Les chercheurs ont voulu pousser l'idée plus loin. Puisqu'un travail n'est qu'un ensemble de tâches diverses, il est également possible d'utiliser la rubrique pour mesurer l'adéquation de professions entières à l'apprentissage automatique. En utilisant les données du Bureau fédéral des statistiques du travail, c'est exactement ce qu'ils ont fait - pour chacune des plus de 900 professions distinctes de l'économie américaine, des économistes et PDG aux chauffeurs de camion et aux enseignants.
« Les technologies d'automatisation ont toujours été le principal moteur de l'augmentation de la productivité industrielle. Elles ont également systématiquement perturbé l'emploi et la structure des salaires, " écrivent les chercheurs. " Cependant, notre analyse suggère que l'apprentissage automatique affectera des parties de la main-d'œuvre très différentes des vagues d'automatisation précédentes… La technologie d'apprentissage automatique peut transformer de nombreux emplois dans l'économie, mais l'automatisation complète sera moins importante que la réingénierie des processus et la réorganisation des tâches."
Radiologues, par exemple, ont 26 tâches distinctes associées à leur travail, dit Brynjolfsson. La lecture d'images médicales est une tâche bien adaptée à l'apprentissage automatique, les ordinateurs commençant à devenir meilleurs en reconnaissance d'images que les humains. Mais les compétences interpersonnelles telles que la transmission d'informations sur les soins de santé à un patient ne sont pas aussi facilement ou efficacement exécutées par des machines, il a dit.
« Dans presque toutes les professions, il y a au moins certaines tâches qui pourraient être affectées, mais il y a aussi de nombreuses tâches dans chaque profession qui ne le seront pas. Cela dit, certaines professions ont relativement plus de tâches susceptibles d'être affectées par l'apprentissage automatique", a déclaré Brynjolfsson, notant qu'un métier comme celui de concierge pourrait être, et est d'être, principalement remplacés par des services basés sur l'apprentissage automatique d'entreprises comme Google. Des emplois comme les massothérapeutes, qui n'ont pas beaucoup de potentiel pour l'apprentissage automatique, sont probablement les moins touchés, selon l'étude.

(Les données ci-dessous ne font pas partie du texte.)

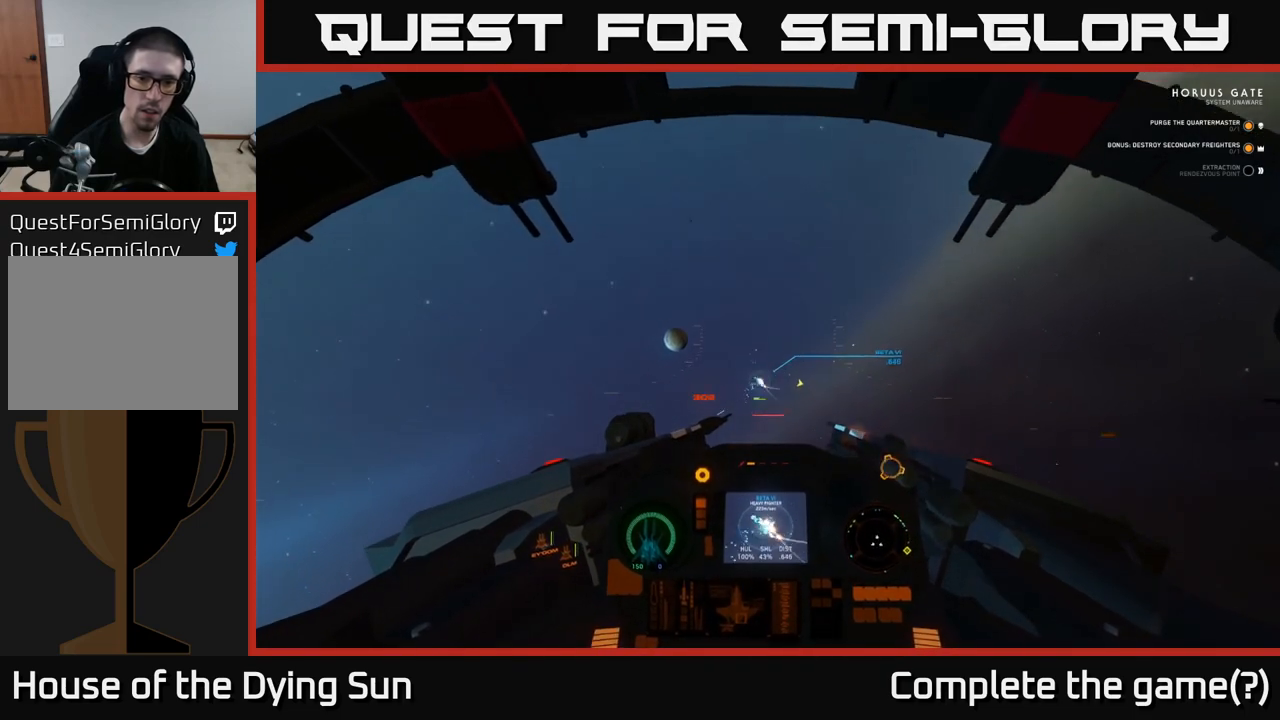
{"buttons": ["L2", "R2"], "left_stick": "center", "right_stick": "up-right", "events": [[17, "X", "up"], [50, "left_stick", "left"], [100, "right_stick", "left"], [317, "L2", "down"], [350, "left_stick", "center"], [350, "right_stick", "center"], [383, "R2", "down"], [467, "right_stick", "up-right"]]}
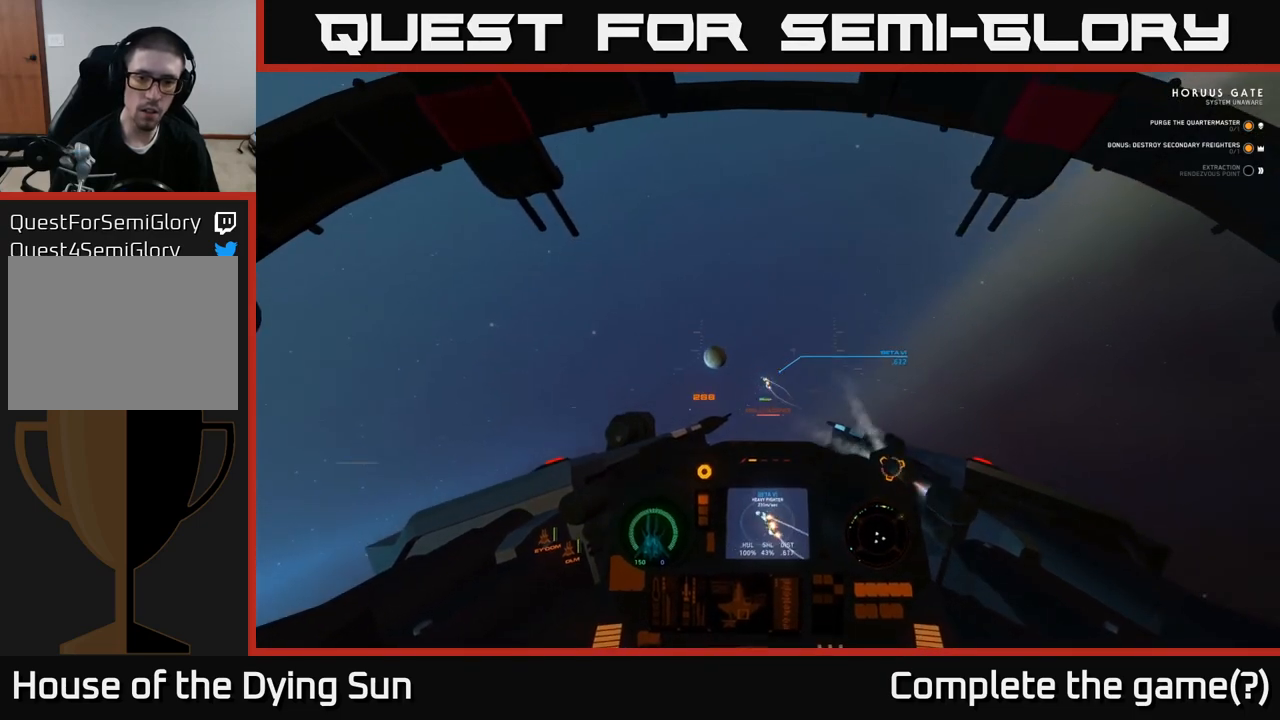
{"buttons": ["L2"], "left_stick": "left", "right_stick": "left", "events": [[17, "R2", "up"], [50, "right_stick", "center"], [167, "Y", "down"], [167, "left_stick", "left"], [250, "Y", "up"], [383, "right_stick", "left"]]}
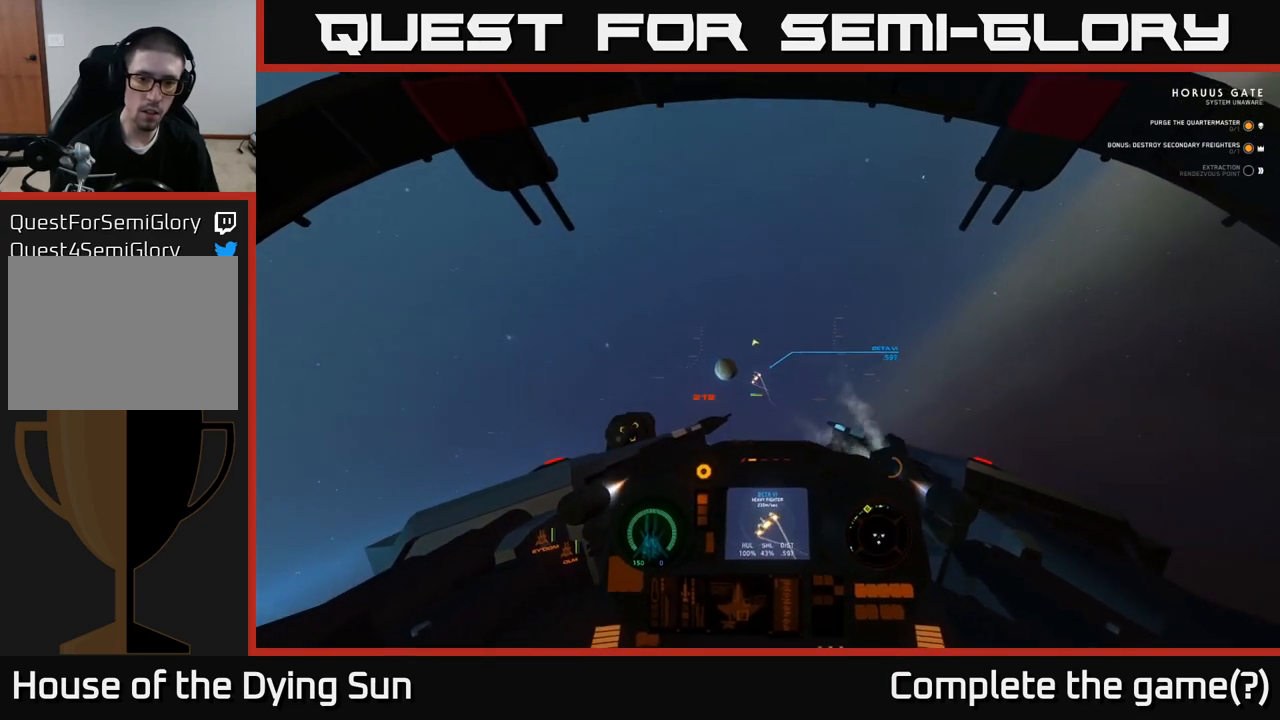
{"buttons": ["L2"], "left_stick": "center", "right_stick": "down-right", "events": [[17, "R2", "down"], [33, "left_stick", "center"], [83, "right_stick", "center"], [133, "R2", "up"], [150, "L2", "up"], [183, "right_stick", "up"], [200, "L2", "down"], [333, "right_stick", "center"], [500, "right_stick", "down-right"]]}
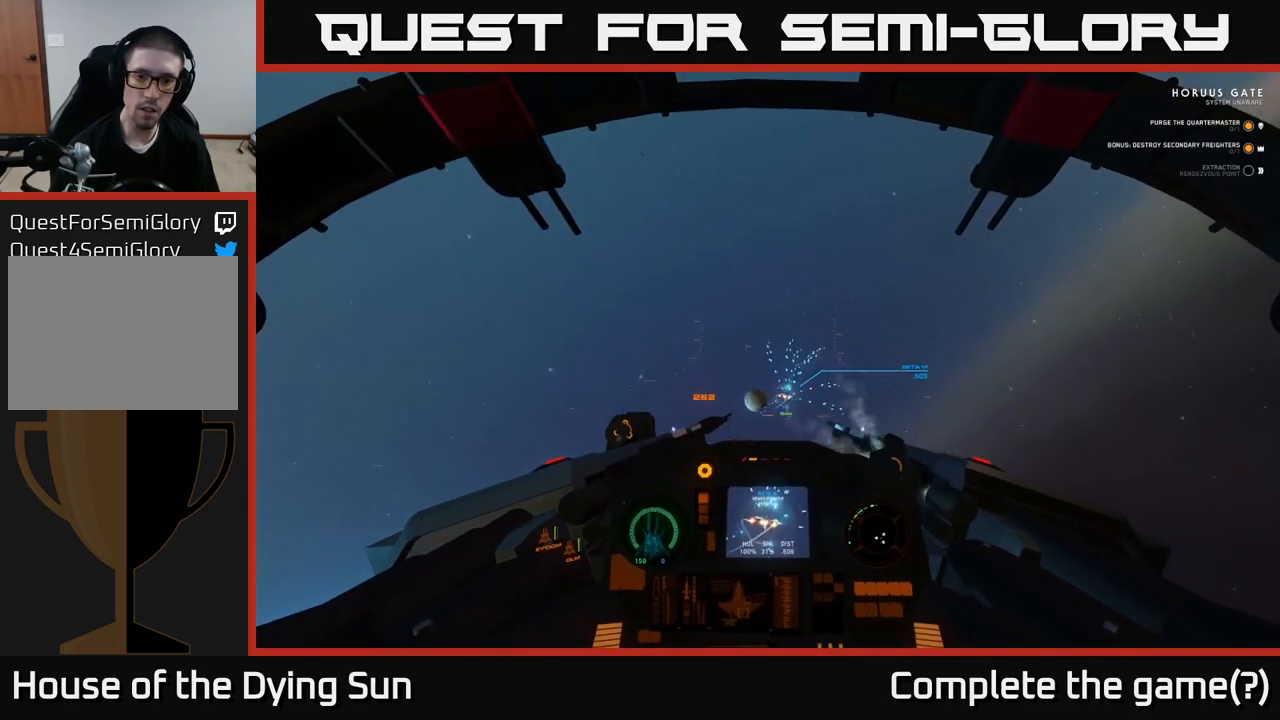
{"buttons": ["L2"], "left_stick": "center", "right_stick": "center", "events": [[217, "right_stick", "right"], [400, "right_stick", "down"], [467, "right_stick", "center"]]}
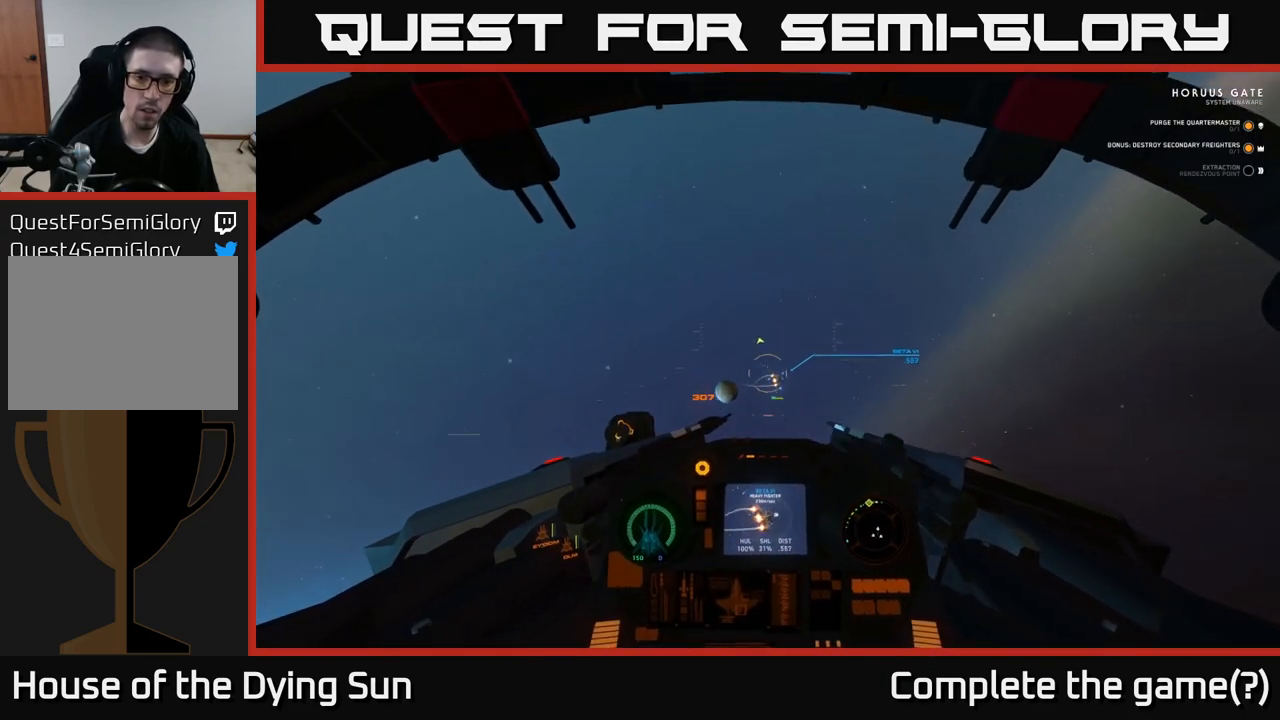
{"buttons": ["L2"], "left_stick": "center", "right_stick": "up-right", "events": [[117, "right_stick", "right"], [483, "right_stick", "up-right"]]}
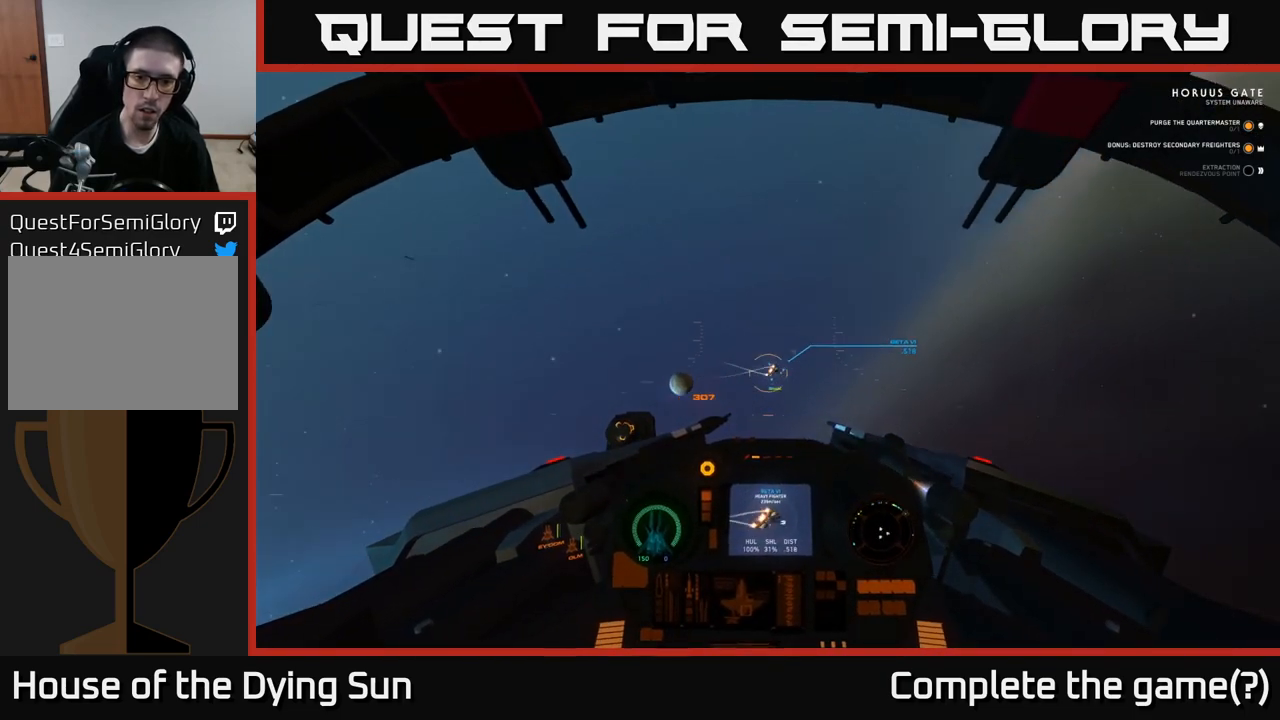
{"buttons": ["L2"], "left_stick": "center", "right_stick": "right", "events": [[117, "right_stick", "right"]]}
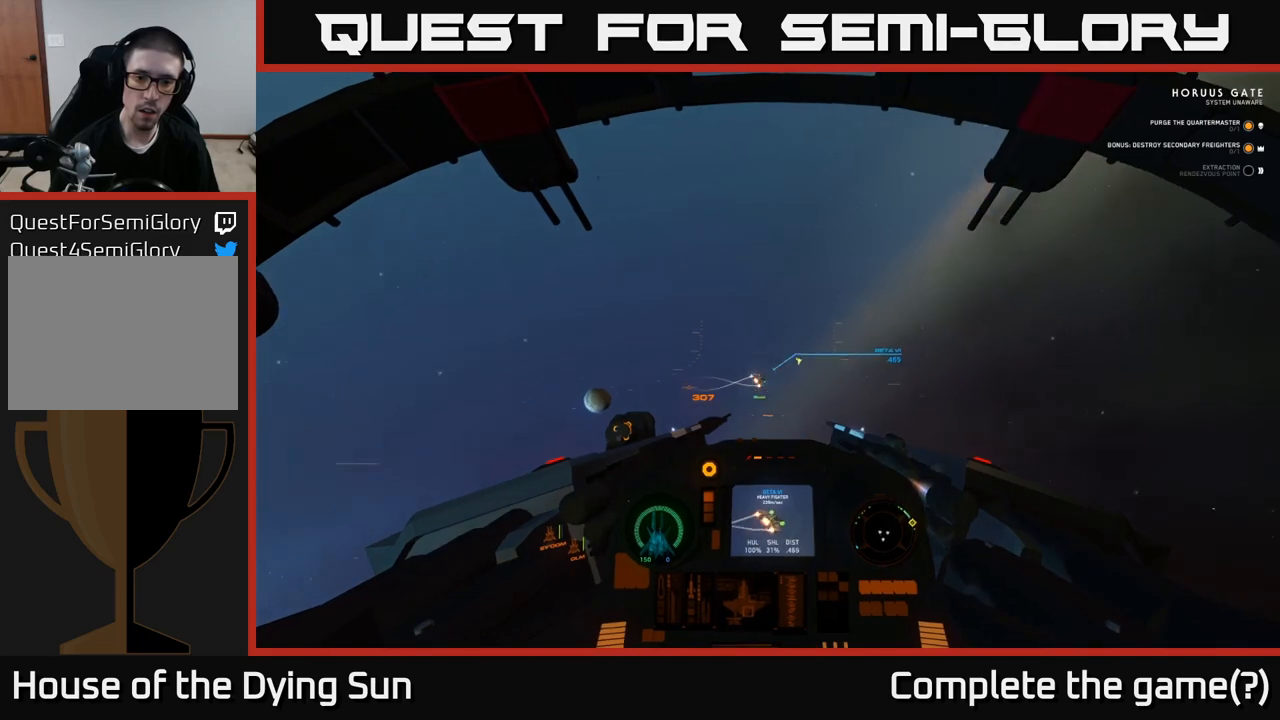
{"buttons": ["L2"], "left_stick": "center", "right_stick": "up-right", "events": [[83, "L2", "up"], [233, "L2", "down"], [300, "right_stick", "up-right"], [383, "R2", "down"], [500, "R2", "up"]]}
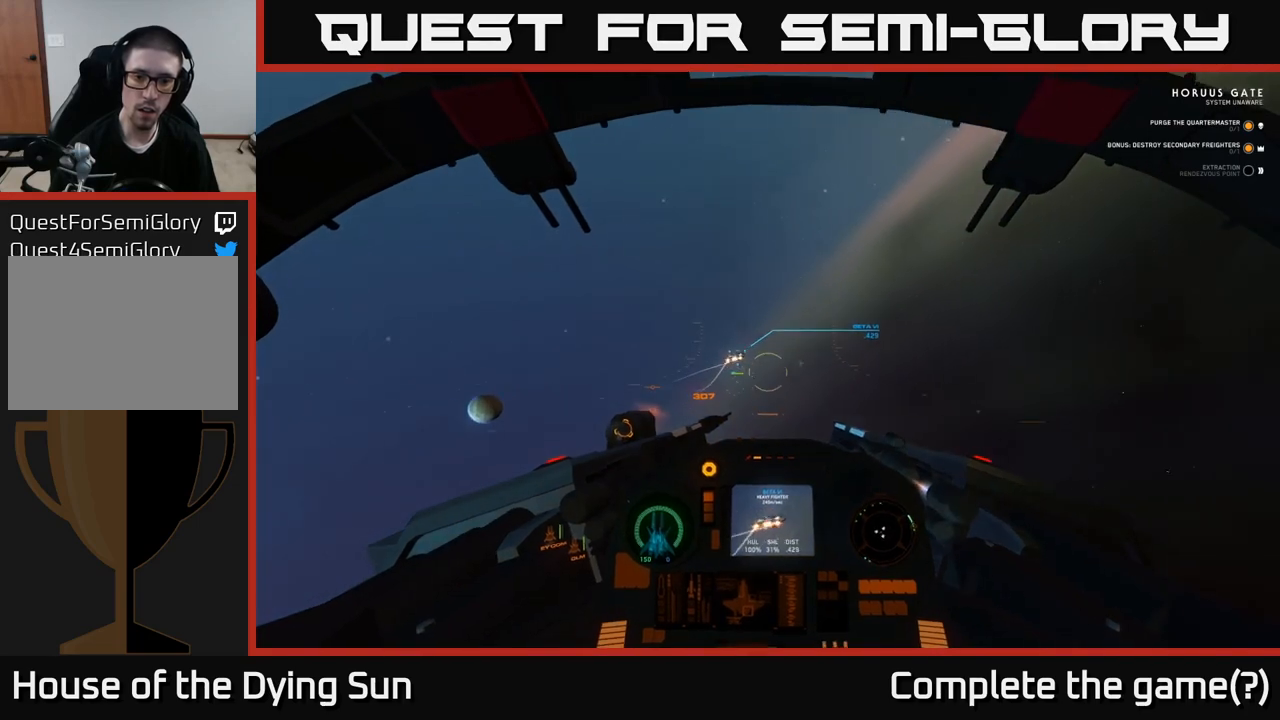
{"buttons": [], "left_stick": "center", "right_stick": "up-right", "events": [[400, "L2", "up"]]}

Les chercheurs ont recommandé d'examiner les tâches au sein de chaque profession qui ont un potentiel élevé d'être automatisées par l'apprentissage automatique, les séparant des tâches qui ne le font pas, et réorganiser le travail pour correspondre à ces développements. L'apprentissage automatique pourrait faire les tâches pour lesquelles il est idéal, ils écrivent, alors que le travail humain pourrait être libéré pour faire plus d'activités pour lesquelles l'apprentissage automatique n'est pas bien adapté, avec un effet net d'augmentation de la rentabilité.
Cela ne veut pas dire que les nouveaux développements de l'apprentissage automatique ne pourraient pas avoir un impact plus large sur l'emploi et l'économie à l'avenir, écrivent les chercheurs. "Pour correspondre à l'évolution de l'état de l'art du ML à l'avenir, il faudra mettre à jour la rubrique en conséquence, " ils écrivent.